**Required actions:**
• a. Answer these questions from the article on the nursing home arbitration cases:
(i) Which defendant did Sharon Marchio sue?
(ii) What did the Harrison County Circuit Court do with Marchio's suit instead of dismissing it?
(iii) In what month did the U.S. Supreme Court issue the ruling on the Federal Arbitration Act?
• b. According to the article on the nursing home arbitration cases, why did the West Virginia Supreme Court of Appeals send the lawsuits back to the circuit courts?
• c. Continue the article on the nursing home arbitration cases from the point where it stops.

**Document excerpt:**

Ketchum
CHARLESTON - The West Virginia Supreme Court of Appeals has reversed and remanded a set of lawsuits over arbitration agreements in nursing home contracts.
The Court, in a consolidated opinion this week, sent the lawsuits back to circuit courts in light of a U.S. Supreme Court ruling in February that said the Court misinterpreted the Federal Arbitration Act.
Last June, the state's high court ruled that a section of the state's Nursing Home Act -- which, in part, prohibited arbitration clauses in nursing home contracts -- was preempted by the FAA.
The three cases at issue, consolidated in the Court's updated opinion Wednesday, each arose from a nursing home's attempt to compel a plaintiff to participate in arbitration, pursuant to a clause in an admission contract.
Generally, in each of the three lawsuits, a family member of a patient who had died sued a nursing home in circuit court, alleging that the nursing home's negligence had caused injuries to the patient resulting in death.
Plaintiff Clayton Brown and plaintiff Jeffrey Taylor each brought suits against defendant Marmet Health Care Center, and plaintiff Sharon Marchio brought suit against defendant Clarksburg Nursing Home and Rehabilitation Center.
The nursing homes, in response, asserted before the circuit courts that a family member of each patient had signed an admission agreement with the nursing home on behalf of the patient.
Each admission agreement included a clause requiring the plaintiffs to arbitrate any disputes that may arise. The defendants insisted that the lower courts were obligated to dismiss the plaintiffs' suits and refer their claims to binding arbitration.
The Kanawha County Circuit Court dismissed Brown and Taylor's suits. The Harrison County Circuit Court refused to dismiss or compel arbitration of Marchio's suit. Instead, it certified a question to the state's high court.
In its June 2011 ruling, the Court said although arbitration may be an expeditious way of resolving some disputes, it is also a way for the nursing home industry to resolve FAA violations out of the public's eye.
It also found -- in two of the three cases -- that the arbitration clauses were unconscionable and unenforceable.
The defendant nursing homes in all three cases sought review of the Court's opinion in the U.S. Supreme Court.

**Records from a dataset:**
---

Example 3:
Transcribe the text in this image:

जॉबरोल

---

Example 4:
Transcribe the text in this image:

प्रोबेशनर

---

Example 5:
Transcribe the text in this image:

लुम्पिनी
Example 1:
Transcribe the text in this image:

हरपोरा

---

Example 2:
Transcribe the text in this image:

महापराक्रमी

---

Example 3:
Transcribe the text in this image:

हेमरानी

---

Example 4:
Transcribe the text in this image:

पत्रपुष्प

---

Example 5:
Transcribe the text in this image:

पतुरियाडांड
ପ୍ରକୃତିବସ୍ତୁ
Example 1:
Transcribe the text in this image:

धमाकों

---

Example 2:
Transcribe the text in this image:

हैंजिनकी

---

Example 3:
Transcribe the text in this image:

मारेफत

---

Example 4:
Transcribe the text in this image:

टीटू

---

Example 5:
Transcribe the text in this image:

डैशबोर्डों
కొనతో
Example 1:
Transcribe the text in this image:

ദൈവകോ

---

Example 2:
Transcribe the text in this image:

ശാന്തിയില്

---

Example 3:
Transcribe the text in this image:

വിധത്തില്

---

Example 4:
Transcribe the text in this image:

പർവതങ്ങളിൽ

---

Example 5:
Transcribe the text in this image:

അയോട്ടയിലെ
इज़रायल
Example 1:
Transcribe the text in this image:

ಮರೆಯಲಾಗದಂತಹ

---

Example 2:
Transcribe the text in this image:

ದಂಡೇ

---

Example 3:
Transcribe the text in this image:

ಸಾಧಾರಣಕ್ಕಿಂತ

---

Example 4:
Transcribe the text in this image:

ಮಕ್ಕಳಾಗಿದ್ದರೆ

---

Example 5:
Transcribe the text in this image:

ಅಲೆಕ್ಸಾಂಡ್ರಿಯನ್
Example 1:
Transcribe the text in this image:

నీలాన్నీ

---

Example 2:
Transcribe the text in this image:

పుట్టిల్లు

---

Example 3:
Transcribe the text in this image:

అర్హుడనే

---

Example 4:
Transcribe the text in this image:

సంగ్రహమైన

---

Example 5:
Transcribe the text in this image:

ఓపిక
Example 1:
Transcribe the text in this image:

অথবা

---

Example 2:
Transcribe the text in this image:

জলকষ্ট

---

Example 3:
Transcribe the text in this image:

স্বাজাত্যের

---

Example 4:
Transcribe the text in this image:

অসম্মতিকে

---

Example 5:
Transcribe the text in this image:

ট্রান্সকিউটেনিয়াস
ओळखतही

**Exercise results:**
• a.
(i) Clarksburg Nursing Home and Rehabilitation Center.
(ii) It certified a question to the state's high court.
(iii) February.

• b. The Court sent the lawsuits back because of a U.S. Supreme Court ruling in February. That ruling said the West Virginia Court had misinterpreted the Federal Arbitration Act.

• c.
Specifically, they challenged Syllabus Point 21 of the Court's opinion, in which it questioned whether the FAA applies to personal injury or wrongful death actions.
In a per curiam opinion, the nation's high court found Syllabus Point 21 to be "both incorrect and inconsistent with clear instruction in the precedents of this Court," and reversed the West Virginia Court's opinion.
"The Supreme Court -- without elucidating how and why the FAA applies to negligence actions that arise subsequently and only incidentally to a contract containing an arbitration clause -- summarily concluded that the above holding in Brown I is a categorical rule that 'is contrary to the terms and coverage of the FAA,'" Chief Justice Menis Ketchum wrote Wednesday. Ketchum also authored the Court's prior ruling.
The U.S. Supreme Court remanded the cases to the West Virginia Supreme Court to consider whether the arbitration clauses at issue "are unenforceable under state common law principles that are not specific to arbitration and preempted by the FAA."
In its opinion this week, the state's high court backed off its previous ruling.
"We have carefully examined the record developed in the courts below, and the briefs and arguments of the parties. In accordance with the Supreme Court's mandate, we overrule Syllabus Point 21 of Brown I," Ketchum wrote.
However, the Court otherwise reaffirmed all of its other holdings from last June's opinion.
"The doctrine of unconscionability that we explicated in Brown I is a general, state, common-law, contract-law principle that is not specific to arbitration, and does not implicate the FAA," Ketchum wrote.
After a "thorough examination" of the record, the Court reversed the Kanawha Circuit Court's orders in both the Brown and Taylor cases.
"The circuit court's order in Brown's case is devoid of any findings of fact or conclusions of law on the question of unconscionability. The circuit court's order in Taylor's case has some findings of fact, but the circuit court has not had the opportunity to comprehensively analyze the question of unconscionability under the guidelines we developed in Brown I," Ketchum explained.
"We conclude the correct course is to remand these cases to the circuit courts for the taking of evidence, the full development of a record, and proper consideration of whether the clauses are unconscionable."
In the Marchio case, the Court said the issue of unconscionability was not considered by the trial court, but may be raised by the parties on remand.
Still, the Court noted its concern over the nursing home industry's arbitration agreements.
"Many contracts for admission are signed by a patient or family member in a tense and bewildering setting," Ketchum wrote.
"It may be disingenuous for a nursing home to later assert that the patient or family member consciously, knowingly and deliberately accepted an arbitration clause in the contract, and understood the clause was intended to eliminate their access to the courts if the nursing home negligently injured or killed the patient."
Justice Brent Benjamin, deeming himself disqualified, did not participate in the ruling. Judge Phillip D. Gaujot, who currently sits on the Monongalia County Circuit Court, sat by temporary assignment.